It may seem like a bad idea to read a book about a bio-chemical weapon that exhibits like a flu and prompts mass panic during an actual pandemic, but that’s what I did and it was a kind of interesting study in how reality and fiction can blur sometimes. In Myers novel, a bio-chemical is released in a small town, which appears to be done on purpose for "research". When these strange flu-like symptoms prompt the schools to close early, it sparks our main character’s father, who works at the lab that seems to be responsible, to flee with his teenage son and their next door neighbor and his teenage niece. The rest of the novel occurs over the course of 3 to 4 days as the group races from the quarantined zone—now without cell service and a military presence—to get to the family cabin and potential safety. This is an incredibly fast paced young adult, action romance with a unique twist on the “zombie” genre.

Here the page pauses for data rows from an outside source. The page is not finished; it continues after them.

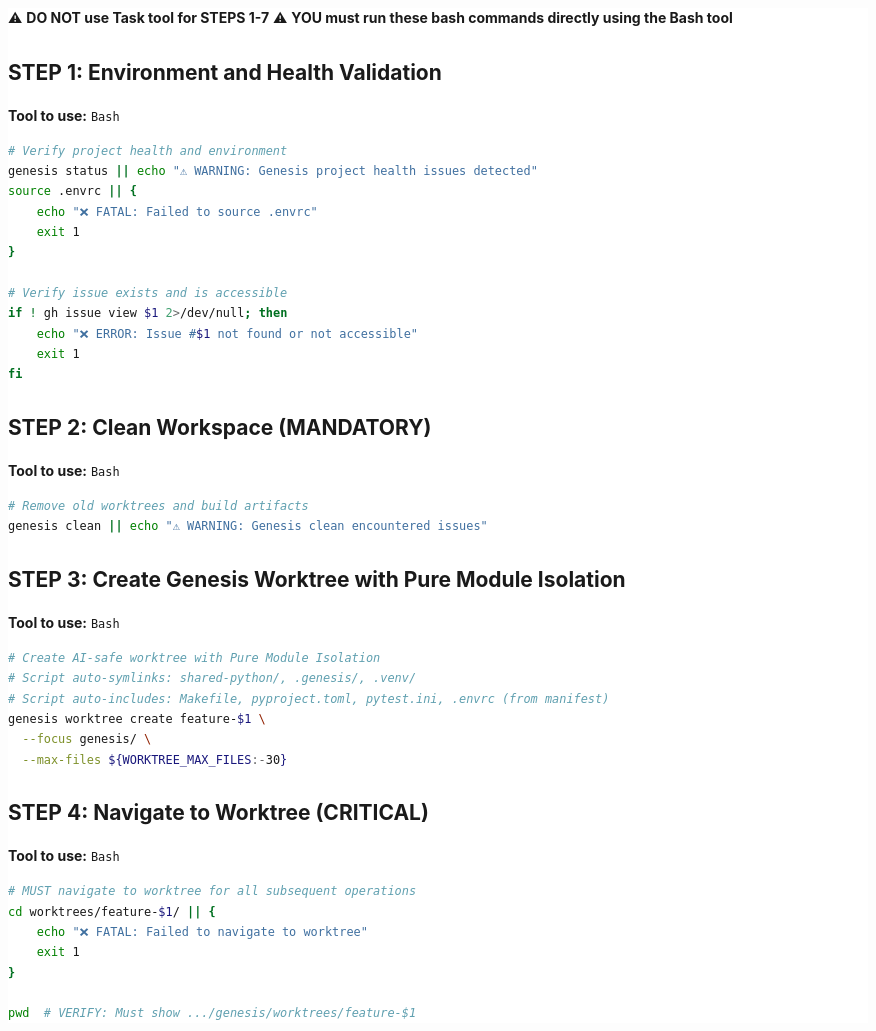 ⚠️ **DO NOT use Task tool for STEPS 1-7**
⚠️ **YOU must run these bash commands directly using the Bash tool**

## STEP 1: Environment and Health Validation

**Tool to use:** `Bash`

```bash
# Verify project health and environment
genesis status || echo "⚠️ WARNING: Genesis project health issues detected"
source .envrc || {
    echo "❌ FATAL: Failed to source .envrc"
    exit 1
}

# Verify issue exists and is accessible
if ! gh issue view $1 2>/dev/null; then
    echo "❌ ERROR: Issue #$1 not found or not accessible"
    exit 1
fi
```

## STEP 2: Clean Workspace (MANDATORY)

**Tool to use:** `Bash`

```bash
# Remove old worktrees and build artifacts
genesis clean || echo "⚠️ WARNING: Genesis clean encountered issues"
```

## STEP 3: Create Genesis Worktree with Pure Module Isolation

**Tool to use:** `Bash`

```bash
# Create AI-safe worktree with Pure Module Isolation
# Script auto-symlinks: shared-python/, .genesis/, .venv/
# Script auto-includes: Makefile, pyproject.toml, pytest.ini, .envrc (from manifest)
genesis worktree create feature-$1 \
  --focus genesis/ \
  --max-files ${WORKTREE_MAX_FILES:-30}
```

## STEP 4: Navigate to Worktree (CRITICAL)

**Tool to use:** `Bash`

```bash
# MUST navigate to worktree for all subsequent operations
cd worktrees/feature-$1/ || {
    echo "❌ FATAL: Failed to navigate to worktree"
    exit 1
}

pwd  # VERIFY: Must show .../genesis/worktrees/feature-$1
```
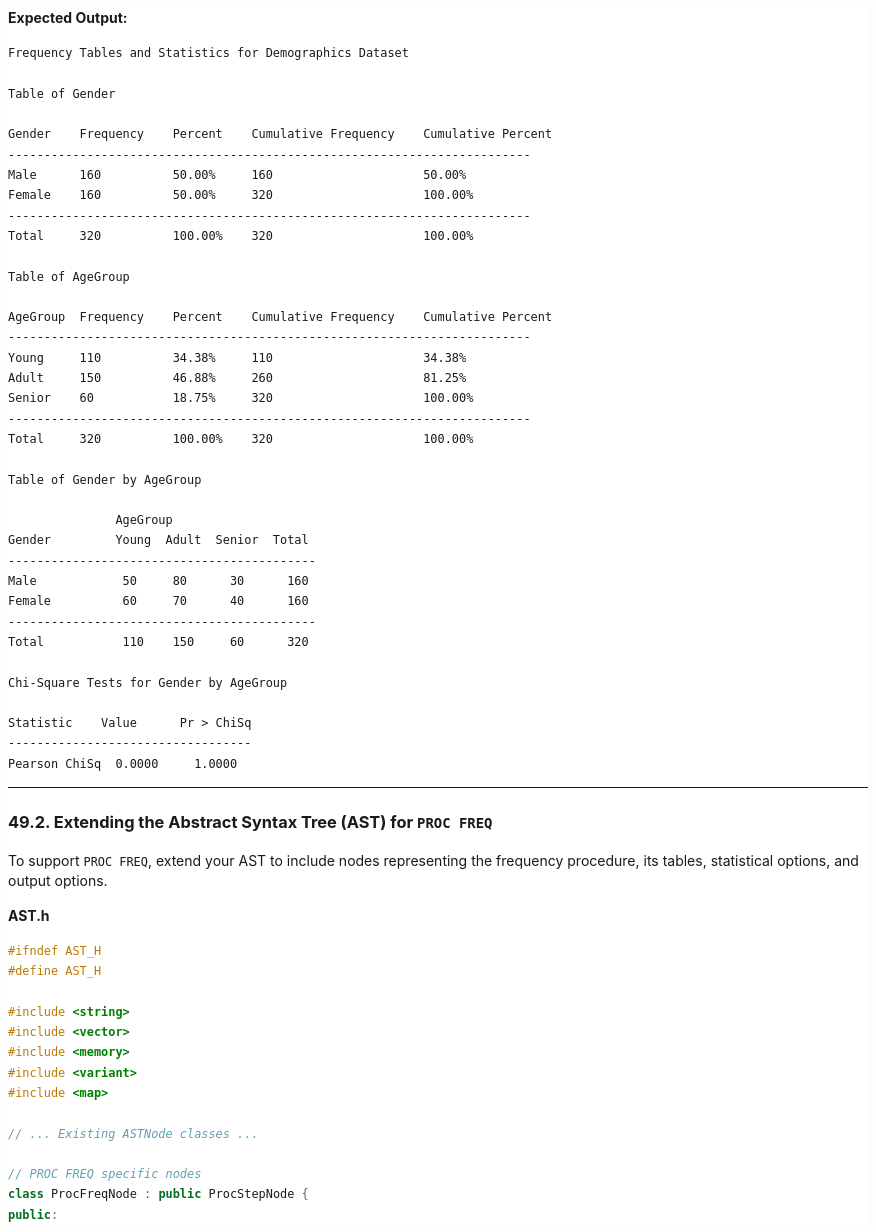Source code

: **Expected Output:**

```
Frequency Tables and Statistics for Demographics Dataset

Table of Gender

Gender    Frequency    Percent    Cumulative Frequency    Cumulative Percent
-------------------------------------------------------------------------
Male      160          50.00%     160                     50.00%
Female    160          50.00%     320                     100.00%
-------------------------------------------------------------------------
Total     320          100.00%    320                     100.00%

Table of AgeGroup

AgeGroup  Frequency    Percent    Cumulative Frequency    Cumulative Percent
-------------------------------------------------------------------------
Young     110          34.38%     110                     34.38%
Adult     150          46.88%     260                     81.25%
Senior    60           18.75%     320                     100.00%
-------------------------------------------------------------------------
Total     320          100.00%    320                     100.00%

Table of Gender by AgeGroup

               AgeGroup
Gender         Young  Adult  Senior  Total
-------------------------------------------
Male            50     80      30      160
Female          60     70      40      160
-------------------------------------------
Total           110    150     60      320

Chi-Square Tests for Gender by AgeGroup

Statistic    Value      Pr > ChiSq
----------------------------------
Pearson ChiSq  0.0000     1.0000
```

---

### **49.2. Extending the Abstract Syntax Tree (AST) for `PROC FREQ`**

To support `PROC FREQ`, extend your AST to include nodes representing the frequency procedure, its tables, statistical options, and output options.

**AST.h**

```cpp
#ifndef AST_H
#define AST_H

#include <string>
#include <vector>
#include <memory>
#include <variant>
#include <map>

// ... Existing ASTNode classes ...

// PROC FREQ specific nodes
class ProcFreqNode : public ProcStepNode {
public:
```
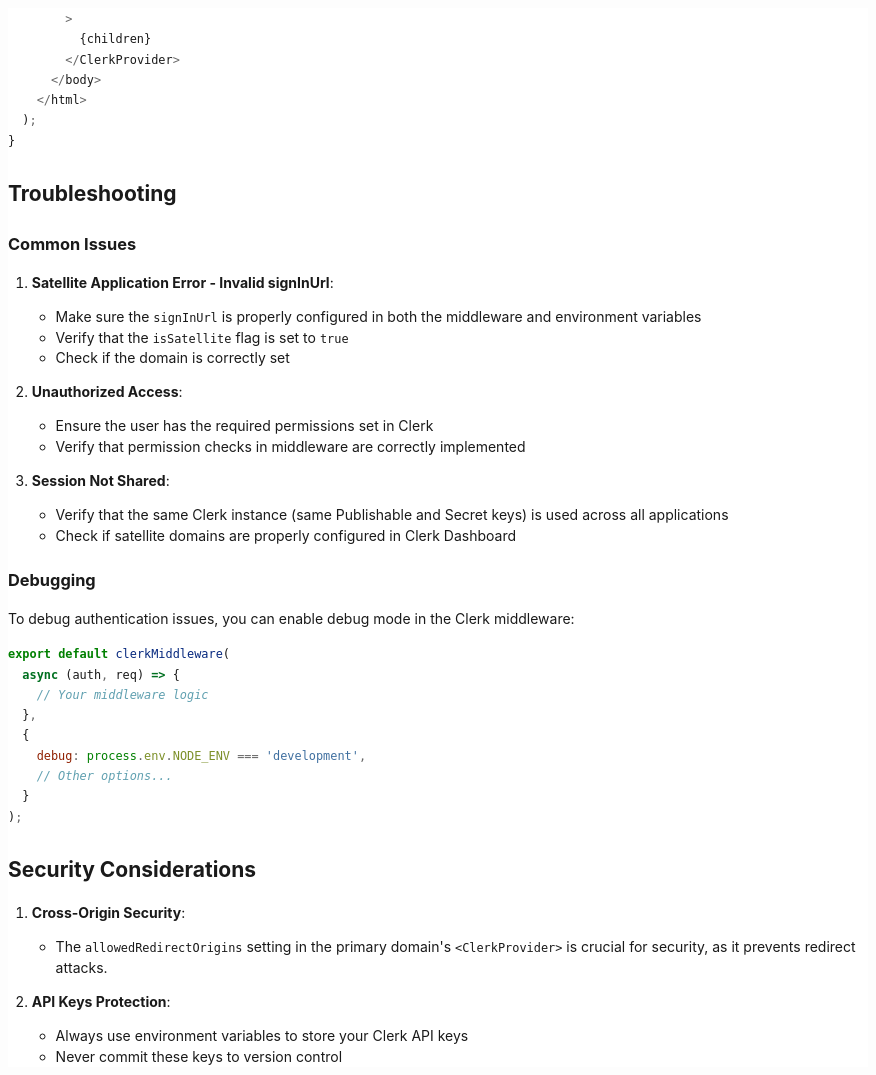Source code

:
 ```jsx
        >
          {children}
        </ClerkProvider>
      </body>
    </html>
  );
}
```

## Troubleshooting

### Common Issues

1. **Satellite Application Error - Invalid signInUrl**:
   - Make sure the `signInUrl` is properly configured in both the middleware and environment variables
   - Verify that the `isSatellite` flag is set to `true`
   - Check if the domain is correctly set

2. **Unauthorized Access**:
   - Ensure the user has the required permissions set in Clerk
   - Verify that permission checks in middleware are correctly implemented

3. **Session Not Shared**:
   - Verify that the same Clerk instance (same Publishable and Secret keys) is used across all applications
   - Check if satellite domains are properly configured in Clerk Dashboard

### Debugging

To debug authentication issues, you can enable debug mode in the Clerk middleware:

```javascript
export default clerkMiddleware(
  async (auth, req) => {
    // Your middleware logic
  }, 
  { 
    debug: process.env.NODE_ENV === 'development',
    // Other options...
  }
);
```

## Security Considerations

1. **Cross-Origin Security**: 
   - The `allowedRedirectOrigins` setting in the primary domain's `<ClerkProvider>` is crucial for security, as it prevents redirect attacks.

2. **API Keys Protection**:
   - Always use environment variables to store your Clerk API keys
   - Never commit these keys to version control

The main focus of the book is on Max and Skylar and their awkward teenage love/hate relationship. How they better start to understand one another, help each other survive, and ultimately realize that their strong feelings aren’t really as disdainful as they maybe want. The romance moves fast considering the book takes place over the course of less than a week, and while the book and story move quickly, it honestly feels like Max and Sky are with each other longer than those 4 days, so the romance didn’t feel as forced as sometimes the love to hate trope can kind of feel. Sure, occasionally we get a perspective chapter in the book that isn’t Max or Skylar, but this is still very much their story, even with the deranged humans chasing them, and being caught up in something that no one seems to understand. Because if Keith, Max's dad, actually does know what’s going on and why, he doesn’t share many of the details with the kids, or the readers.
I think that was my only real issue with the book was that this felt like a first chapter in what should be a longer book, and will be with the sequels. But very little is explained and while major exciting things get set up, nothing really gets resolved, either. And then the book ends on a cliff hanger! Which is both good and bad. Bad because I wanted more, but good because it definitely makes me want to continue with the series. The adults also felt like teenagers themselves. I get Keith wants to keep things light, but both he and Skylar’s uncle came off as more juvenile and not in charge of the situation to protect these kids, let alone anything else. I will say that if you aren’t a fan of teenage romance with a side of zombie-like baddies and scenarios, you may not enjoy this a ton, so be aware going in.
All in all, this was a fun read and a great debut novel! Myers has crafted a series that is fast paced with enough unique twists to make a genre that can feel over done feel new and interesting again. The stakes are very personal for these characters, starting small but with great potential to grow beyond the small town where everything started. There’s a lot of potential growth that these teenage characters have in store for them, and I am excited to get more answers to what’s happening in the next book! But I did wish for more answers here, and expected more of the adults involved, so this is a 3.5 star for me. But if you enjoy YA romance with dystopian flavors, give “The Deranged” a chance!